Master of the Desert Nomads
- Cover art by Harry Quinn
- Code: X4
- TSR product code: 9068
- Rules required: D&D Expert Set
- Character levels: 6-9
- Campaign setting: Mystara
- Authors: David Cook
- First published: 1983

Linked modules
- X1, X2, X3, X4, X5, X6, X7, X8, X9, X10, X11, X12, X13, XL1, XSOLO, XS2

= Master of the Desert Nomads =

Dungeons & Dragons adventure module

Master of the Desert Nomads is a Dungeons & Dragons adventure module designed by David Cook, for use with the Expert D&D set, and is the first part of a two-part adventure, with Temple of Death being the second part.

The plot events and related characters are described below using in-universe tone.

==Plot summary==
Master of the Desert Nomads is an adventure scenario in which the player characters follow a river and cross the desert to find an evil abbey. The adventure includes several wilderness encounters.

This scenario opens in a small village on the border of the Republic of Darokin. The party has answered the call to defend the Republic against the recently unified human and humanoid tribes of the vast Sind desert, bordering Darokin to the northeast. Having missed the departure of the main army, they are tasked with seeking out more information on the mysterious figure behind the enemy armies (the titular desert nomads). In the adventure that follows, the adventurers must tackle a series of wilderness encounters, including journeying up a sluggish river to its source, passing through a dismal salt marsh, crossing an inhospitable desert, and searching for a pass through the high and forbidding mountain chain on the far side of the desert. If successful, the adventure ends at an abbey situated on a mountain spur above the alpine meadows, after which the player characters may proceed with the second module in this series, the Temple of Death.

==Publication history==
X4 Master of the Desert Nomads was written by David Cook, and was published by TSR in 1983 as a 32-page booklet with an outer folder; this module was the first in the Desert Nomads series. The cover was by Harry Quinn, with interior art by Jeff Easley and Keith Parkinson.

==Reception==
Imagine magazine's Doug Cowie reviewed X4 favorably. Although he felt it featured a "scarcely original plot," the author had "built onto the stereotype with intelligence and imagination". As an example, Cowie noted that the players are hired, not as an elite force, but as part of the army reserve, consisting of "undesirables and unusables". According to Cowie, the module features a hazardous wilderness journey and several dungeon-style encounters. He thought that the designer "has done a good job of creating the atmosphere of a land at war" including encounters with patrols and even an enemy army. Cowie noted that the latter is "the kind of complicated encounter that most designers shy away from but David Cook handles it well." Another large-scale encounter involves 100 bandits and 40-50 caravan guards and, according to Cowie, Cook provides a "perfectly workable system which allows the whole battle to be fought in a reasonable amount of time." Cowie called the final encounter area a "classic corridors-and-rooms setting" with a "fine, threatening atmosphere and some good NPCs." He also praised "a lovely twist in the plot that could put an unwary party into a lot of trouble." The only drawback, Cowie thought, is that to progress to the end the players need to "make the correct deductions and choose the right courses of action at certain stages," so those who prefer completely free player choice should "look elsewhere." Calling it a "good module with some particularly noteworthy sections" he concluded his review by noting: "If you can accept the need for some player guidance and prompting, you will find it a worthwhile and enjoyable experience."

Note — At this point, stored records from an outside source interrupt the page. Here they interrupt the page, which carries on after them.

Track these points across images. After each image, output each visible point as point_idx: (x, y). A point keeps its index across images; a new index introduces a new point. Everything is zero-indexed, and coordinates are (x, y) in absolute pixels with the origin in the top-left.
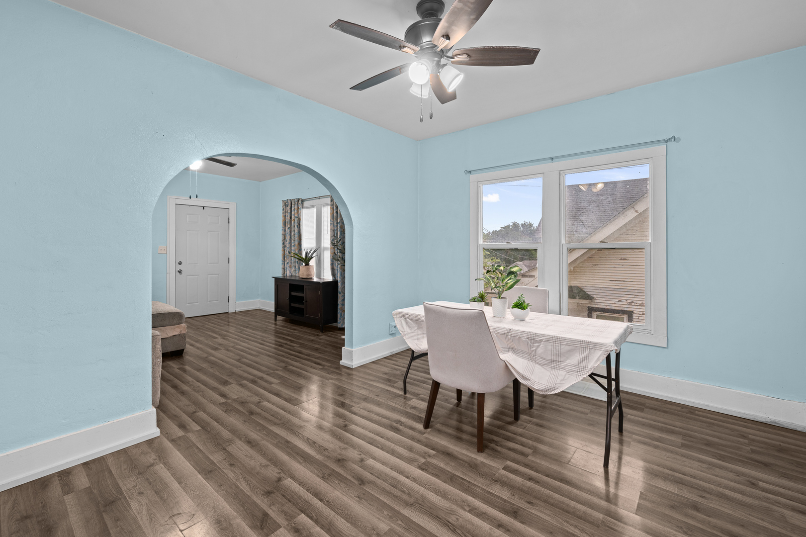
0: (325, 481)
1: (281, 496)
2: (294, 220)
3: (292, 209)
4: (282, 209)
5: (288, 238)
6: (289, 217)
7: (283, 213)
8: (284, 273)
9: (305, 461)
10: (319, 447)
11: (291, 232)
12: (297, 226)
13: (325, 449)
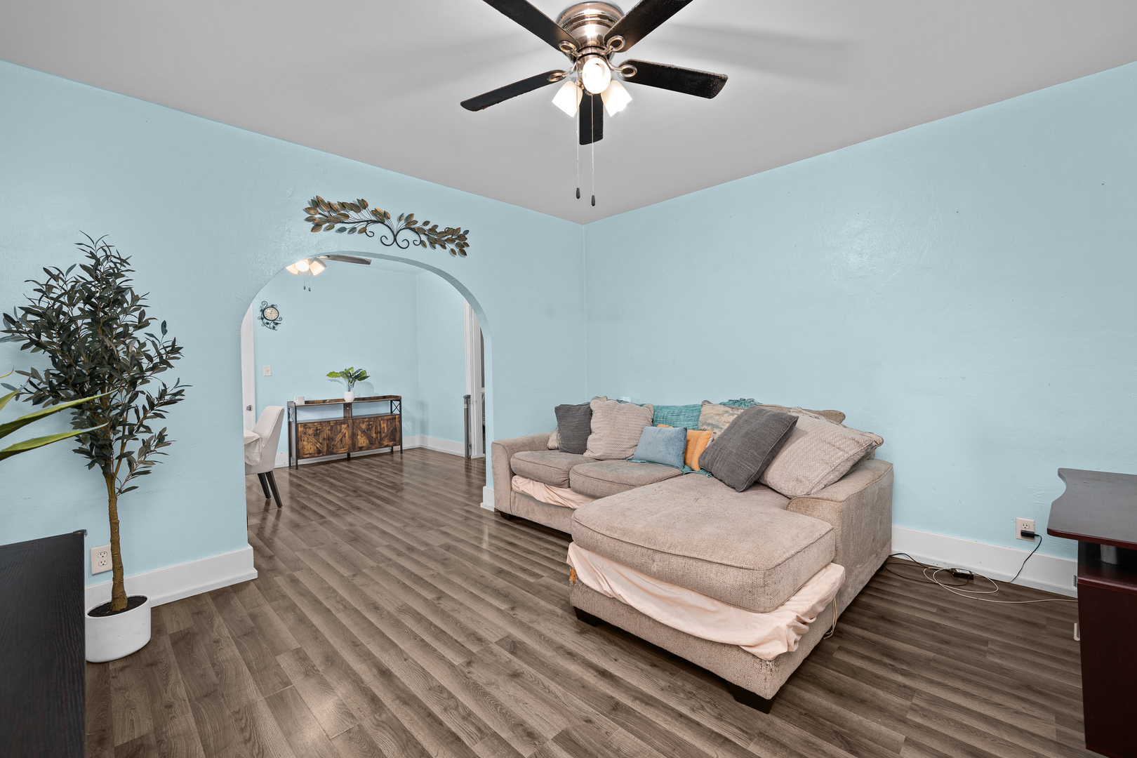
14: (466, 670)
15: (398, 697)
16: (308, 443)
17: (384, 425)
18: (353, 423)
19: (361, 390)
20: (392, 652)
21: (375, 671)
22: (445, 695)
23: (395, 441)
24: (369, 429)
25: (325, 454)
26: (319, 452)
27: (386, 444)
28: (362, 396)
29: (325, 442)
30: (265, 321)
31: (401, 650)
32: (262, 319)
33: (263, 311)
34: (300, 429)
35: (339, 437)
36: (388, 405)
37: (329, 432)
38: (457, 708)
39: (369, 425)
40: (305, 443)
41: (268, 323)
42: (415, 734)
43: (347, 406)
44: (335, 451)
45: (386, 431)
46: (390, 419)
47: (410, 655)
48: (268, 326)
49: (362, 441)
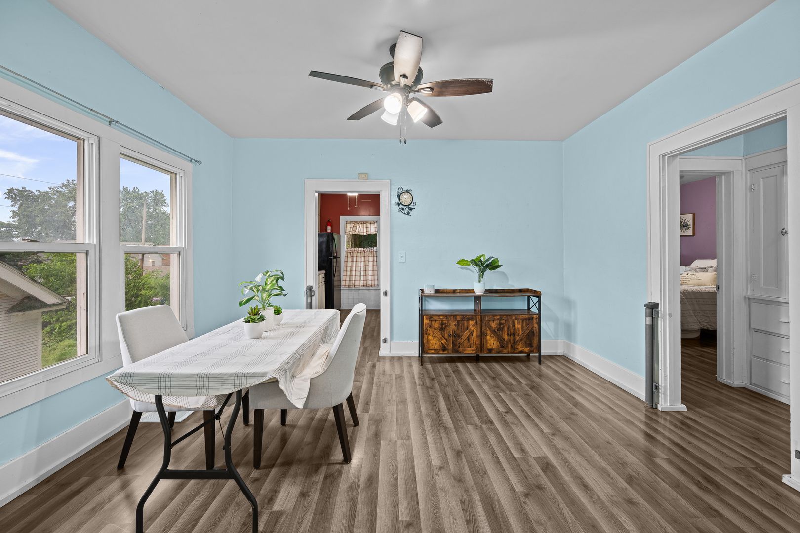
0: (486, 469)
1: (528, 478)
9: (492, 501)
10: (466, 511)
13: (462, 502)
16: (434, 337)
17: (518, 326)
18: (482, 320)
19: (493, 280)
23: (532, 347)
24: (500, 329)
25: (450, 352)
26: (444, 349)
27: (520, 349)
28: (495, 288)
29: (451, 339)
30: (401, 206)
32: (398, 204)
33: (399, 197)
34: (426, 321)
35: (466, 334)
36: (525, 300)
37: (456, 328)
39: (500, 324)
40: (430, 337)
41: (403, 209)
43: (478, 298)
44: (461, 349)
45: (520, 333)
46: (526, 319)
48: (404, 212)
49: (492, 342)
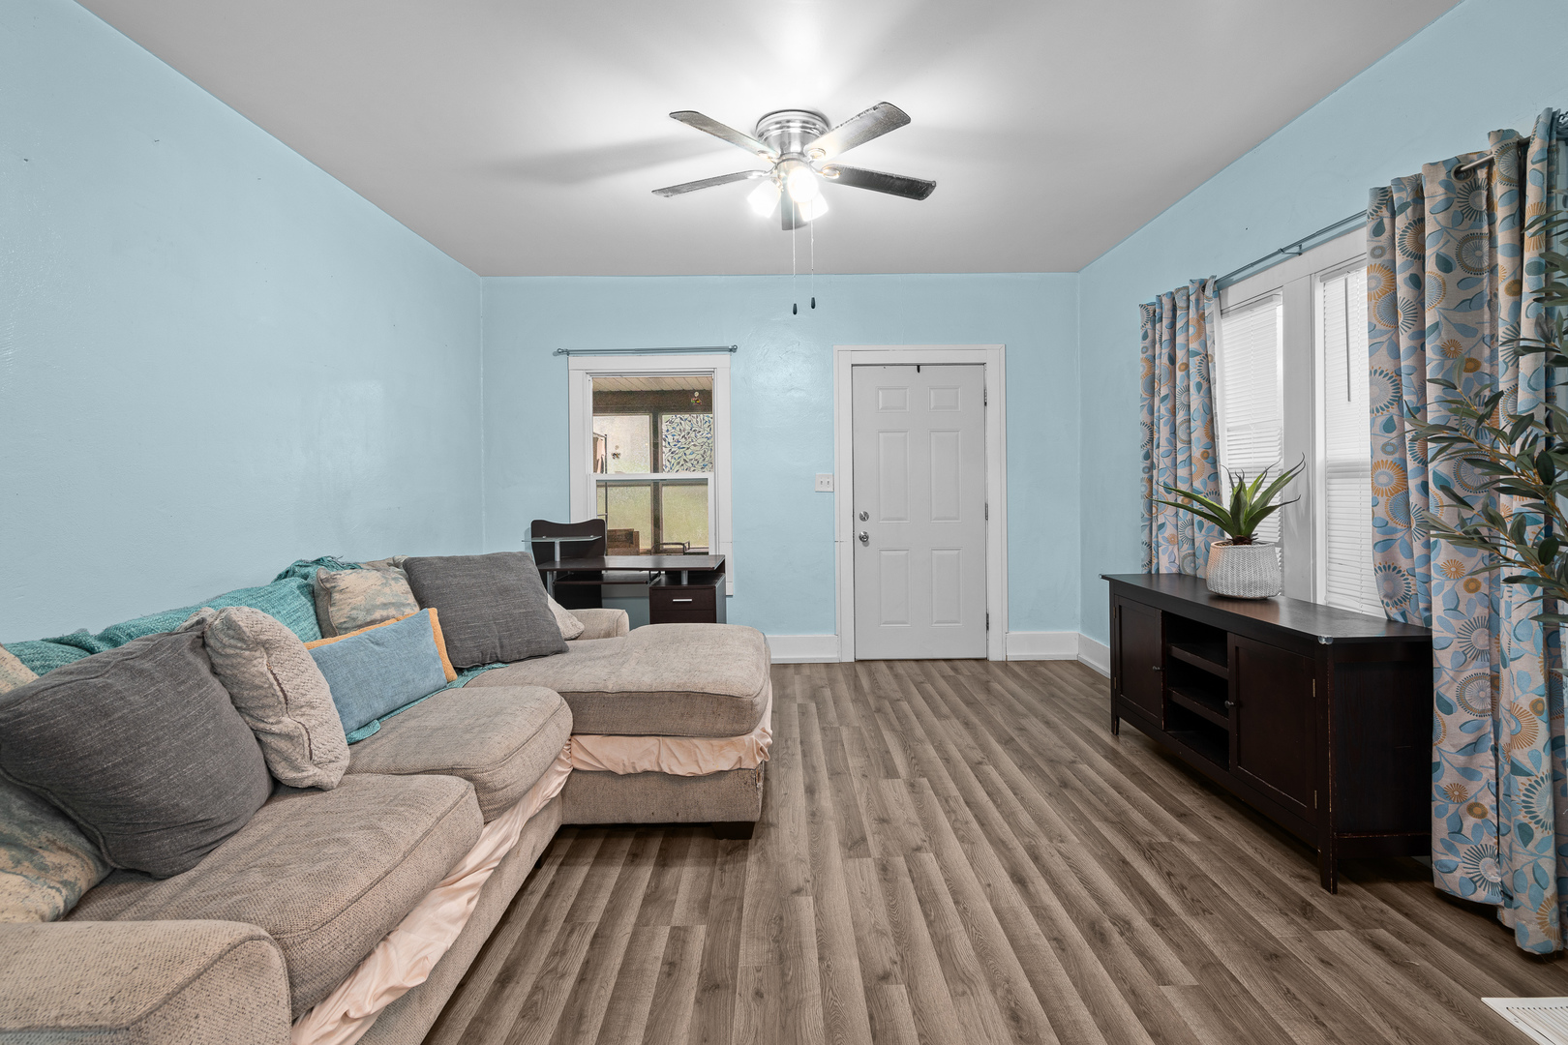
2: (1187, 366)
3: (1179, 325)
4: (1141, 334)
5: (1163, 433)
6: (1165, 360)
7: (1145, 350)
8: (1151, 562)
11: (1173, 412)
12: (1199, 386)
14: (926, 845)
15: (1009, 849)
20: (1004, 905)
21: (1032, 888)
22: (961, 833)
31: (991, 901)
38: (956, 820)
42: (1001, 818)
47: (981, 889)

Rick Swan reviewed the adventure in The Space Gamer No. 71. Swan noted, "Not only does 'Master of the Desert Nomads' provide welcome relief from the tedious dungeon exploration all too common in TSR D&D modules, it's a genuine epic in every sense of the word." He complemented the encounters, saying they are "not only exciting in themselves, they also provide alert players clues and insights about the Master and his evil secrets," and that "the DM will have no problem keeping track of the action." He calls the ending "somewhat of a cheat," because the characters never encounter the Master in this adventure, and felt that "the entire module is really just a prologue" to 'Temple of Death' and "it isn't very satisfying just played by itself." He concluded by saying that, "Taken together, the 'Desert Nomad' series is one of the most imaginative and exciting adventures produced by TSR in quite a while."

The French RPG magazine La Gazette du Donjon gave this adventure a top rating of 5 out of 5, saying, "This module is a true masterpiece with an unrivalled desert sword 'n sorcery atmosphere. The backstory is just brilliant. The crossing of the wild lands is very pleasant with various challenges to overcome and lots of different landscapes. Finally, various locations and events keep the suspense intact with original encounters in the southern desert and the cursed abbey. The new and original monsters contribute to the disturbing atmosphere."